# Trillion dollar gamble on future of Gulf



## cyborg81 (Nov 15, 2004)

Trillion dollar gamble on future of Gulf
By Ambrose Evans-Pritchard (Filed: 09/05/2006)

http://www.telegraph.co.uk/money/main.jhtml?xml=/money/2006/05/09/ccgulf09.xml&menuId=242&sSheet=/money/2006/05/09/ixcoms.html 

A fifth of the world's high-tower cranes are mounted on a 30-mile strip of the Persian Gulf running from Dubai to Abu Dhabi, each serving teams of migrant workers toiling through the night by spotlight on 12-hour shifts.
It takes them nine months to knock up a 50-storey block of luxury flats, sold out instantly - at least for now - to Arab investors flush with petrodollars, Europe's tax exiles and, lately, Iranians in need of a bolt-hole.
Indian workers crawl like ants over the half-constructed Burj Dubai, soon to spiral up half a mile in glimmering layers, more than three times the height of Canary Wharf.
From the Burj you look past a Manhattan of rising skyscrapers to the Jebel Ali International Airport, where work is under way on the hub of all hubs, boasting six runways and eight concourses for 146m passengers a year, as much as Heathrow, Frankfurt and Paris combined. This is on top of Dubai's other airport, already vaulting into the top tier with 60m capacity by 2012.
"I can see $200bn of projects from my window," says Edmund O'Sullivan, editor of the Middle East Economic Digest (MEED).
"Go to Saudi Arabia, Kuwait, Qatar, Jordan, they're all copying Dubai. If they see a piece of desert, they think it would look a lot better with concrete on it," he said.
"With oil at $70 a barrel, this region is cooking and the consensus is that this will go on for another five years. What happens after that is the big question," he said.
In the 1970s, petrodollar billions spread across the globe, mostly wasted on luxuries or recycled through banks into Third World booms and busts.
"They have learned their lesson. This time the money is going on infrastructure at home," said Motaz Ibrahim, an economist at SHUAA bank in Dubai.
The IMF forecasts that oil states will rack up a current account surplus of $480bn (£260bn) in 2006, three times that of China.
A chunk of the money is going into the US bond market, keeping the American housing bubble afloat, or into big name global companies. Dubai - the clearing house for the Gulf's huge share of this wealth - has bought P&O, Madame Tussauds, CSX World Terminals, a $1bn share of DaimlerChrysler, and now a slice of Euronext.
Yet a staggering sum is being spent planting skyscrapers like poplars along both coasts of Arabia. The past few weeks alone saw a fresh crop of eye-watering ventures. 
The Saudis unveiled the $27bn King Abdullah Economic City, a Paris-sized monster rising from the dust beside the Red Sea, with a port to match Rotterdam, and a Square Mile of banking towers on a reclaimed island. The builder is the Binladin, Osama's more respectable kin.
Not to be outdone, Abu Dhabi upped the ante with its $28bn spree, led by plans for a 150,000-strong city with 29 hotels - including a futuristic 7-star flagship, now de rigeur in the Gulf - on Saadiyat island.

WHAT YOU NEED TO DO.
(a) Can you duplicate the part of the Gulf article between "The Saudis unveiled" and "on Saadiyat island.", inclusive?
(b) According to the Gulf article, what companies or stakes has Dubai bought?
(c) Can you resume the Gulf article from where it stops?

PROVIDED MATERIAL.
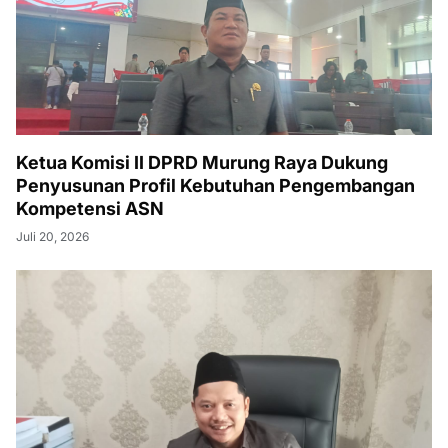
Ketua Komisi II DPRD Murung Raya Dukung
Penyusunan Profil Kebutuhan Pengembangan
Kompetensi ASN
Juli 20, 2026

ANSWER SECTION.
(a)
The Saudis unveiled the $27bn King Abdullah Economic City, a Paris-sized monster rising from the dust beside the Red Sea, with a port to match Rotterdam, and a Square Mile of banking towers on a reclaimed island. The builder is the Binladin, Osama's more respectable kin.
Not to be outdone, Abu Dhabi upped the ante with its $28bn spree, led by plans for a 150,000-strong city with 29 hotels - including a futuristic 7-star flagship, now de rigeur in the Gulf - on Saadiyat island.

(b)
P&O
Madame Tussauds
CSX World Terminals
a $1bn share of DaimlerChrysler
a slice of Euronext

(c)
Hoping to trump them all, Kuwait is to spend $150bn on its Silk City for 700,000 people, with a tower topping 1km to be built by Eric Kuhne, the designer of Bluewater in Kent. It will be twice the height of any building now in existence.
A hop away, the gas sheikdom of Qatar is spending $130bn building a smelting and industrial hub. Disdainful of brasher Dubai, the Blackpool of Arabia, it aims to capture the world's seriously rich at its Pearl islands complex in Doha. There are now more than $1,000bn in investment projects under way in the Gulf region alone, quadruple the level 18 months ago, according to a MEED survey.
Oil, gas and petrochemicals are taking $316bn but the lion's share of $540bn is being spent on construction, hotels and real estate.
Who will occupy the property, since scarcely anybody lives in or around the Arabian peninsular? The population of the six states of the Gulf Cooperation Council (Saudi Arabia, the United Arab Emirates, Qatar, Kuwait, Bahrain and Oman) is just 36m.
"It's obviously a bubble. There will never be enough tourists to make all this work but you can't quote my name: I have to live here," said a financial expert.
Most remain exuberant, swept along by the intoxicating boom, too busy making fistfuls of dirhams and dinars to dwell on the immense risk posed to this hyper-investment by rising global interest rates.
The oil bonanza is the direct result of the monetary policies of the US Federal Reserve and the Europe's banks, which flooded the world with liquidity from 2002 to 2005 by holding interest rates at or below inflation. The Bank of Japan chipped in, spending $600bn of printed money on US bonds between from January 2003 to March 2004 alone. China let rip with top-down credit.
All are now turning off the tap. Some are draining fast, fearing inflation. A global downturn will come as surely as night follows day, and we will see what happens to oil.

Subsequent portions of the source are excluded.